Statement of the Problem: Brain tumors cause major morbidity/mortality. Glioblastoma (GBM) in adults and medulloblastoma in children are major types of clinically aggressive high-grade CNS malignancies. These have increased uptake of radio-labeled aminoacids (AA) used for PET scans. Central amino-acid Glutamine (Gln) is crucial for growth of brain tumors. Nevertheless, there aren├ó┬?┬?t clinically effective pharmaceutical interventions against AA metabolism of brain tumors. In contrary, anti-metabolites like bacterial enzyme asparaginase (ASNase, which effectively depletes asparagine and Gln in blood and CSF) are successfully used to treat acute leukemias. Thus, we aimed to study if manipulation of AA metabolism may have a role in developing therapeutics against brain tumors. Methodology & Theoretical Orientation: We conducted series of analyses on large brain tumor databases containing molecular signatures and clinical outcomes. In addition, using ASNase as a research tool, we carried out series of pre-clinical investigations on glioma cell-lines and on mice that harbor medulloblastomas. Findings: We have shown that lower co-expressions of BCAT1, ASNS and GLS are associated with better outcome in 66 newly diagnosed GBM patients (UCLA-probesetanalyzer database).
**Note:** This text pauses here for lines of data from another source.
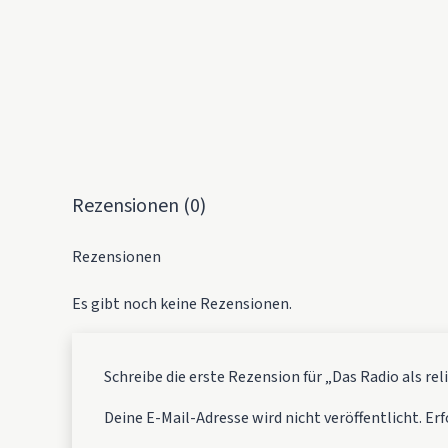
Rezensionen (0)
Rezensionen
Es gibt noch keine Rezensionen.
Schreibe die erste Rezension für „Das Radio als re
Deine E-Mail-Adresse wird nicht veröffentlicht.
Erf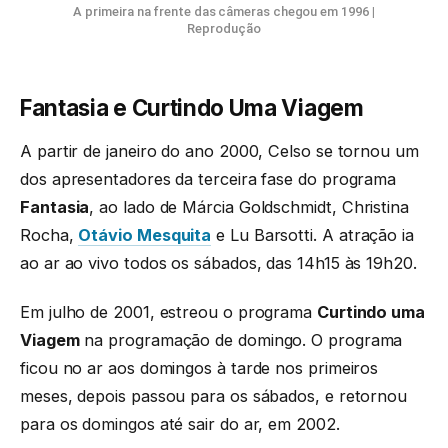
A primeira na frente das câmeras chegou em 1996
|
Reprodução
Fantasia e Curtindo Uma Viagem
A partir de janeiro do ano 2000, Celso se tornou um
dos apresentadores da terceira fase do programa
Fantasia
, ao lado de Márcia Goldschmidt, Christina
Rocha,
Otávio Mesquita
e Lu Barsotti. A atração ia
ao ar ao vivo todos os sábados, das 14h15 às 19h20.
Em julho de 2001, estreou o programa
Curtindo uma
Viagem
na programação de domingo. O programa
ficou no ar aos domingos à tarde nos primeiros
meses, depois passou para os sábados, e retornou
para os domingos até sair do ar, em 2002.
Three additional GBM datasets (r2.amc.nl) showed that at least 4 additional AA-related enzymes-which have higher expression in GBM, also predict poor outcome in 504 GBM patients (TCGA database). Several of these enzymes have differential expression in pediatric brain tumors, including subtypes of medulloblastomas. Mouse models of medulloblastomas demonstrated anti-tumor efficacy of E. coli-ASNase+TMZ against DAOY-SQ model and of Erwinia Chrysanthemi-ASNase, which shows preliminary efficacy in SMO/SMO spontaneous medulloblastoma model. All ASNase formulations showed in vitro activity against glioma cells with variable IC50s. Conclusion & Significance: Our studies support the concept that AA metabolism plausibly harbors targetable nodes, which can be studied for new anti-metabolite therapeutics development for brain tumors. They provide opportunities for combined therapies due to less myelosuppressive toxicity profile.

Biography :

Eduard H Panosyan is a Pediatric Hematologist-Oncologist, who as a Physician-Scientist developed his initial research expertise in studying amino acid metabolism in childhood acute lymphoblastic leukemias. His further research skills are related to studies of pediatric brain tumors. Consequentially, as an Independent Investigator, he has developed research interests on metabolic pathways and related cellular mechanisms by which brain tumor cells sustain malignant proliferation in vitro and in vivo. Main focus of his investigations is on augmented metabolism of amino acids promoting progression of malignant brain tumors. Identification of druggable targets for heterogeneous metabolic patterns in glioblastomas and medulloblastomas may allow effective therapeutics development. His lab is on the verge of conducting exciting pre-clinical experiments to test some of the anti-metabolites with chemotherapy against intracranial brain tumors.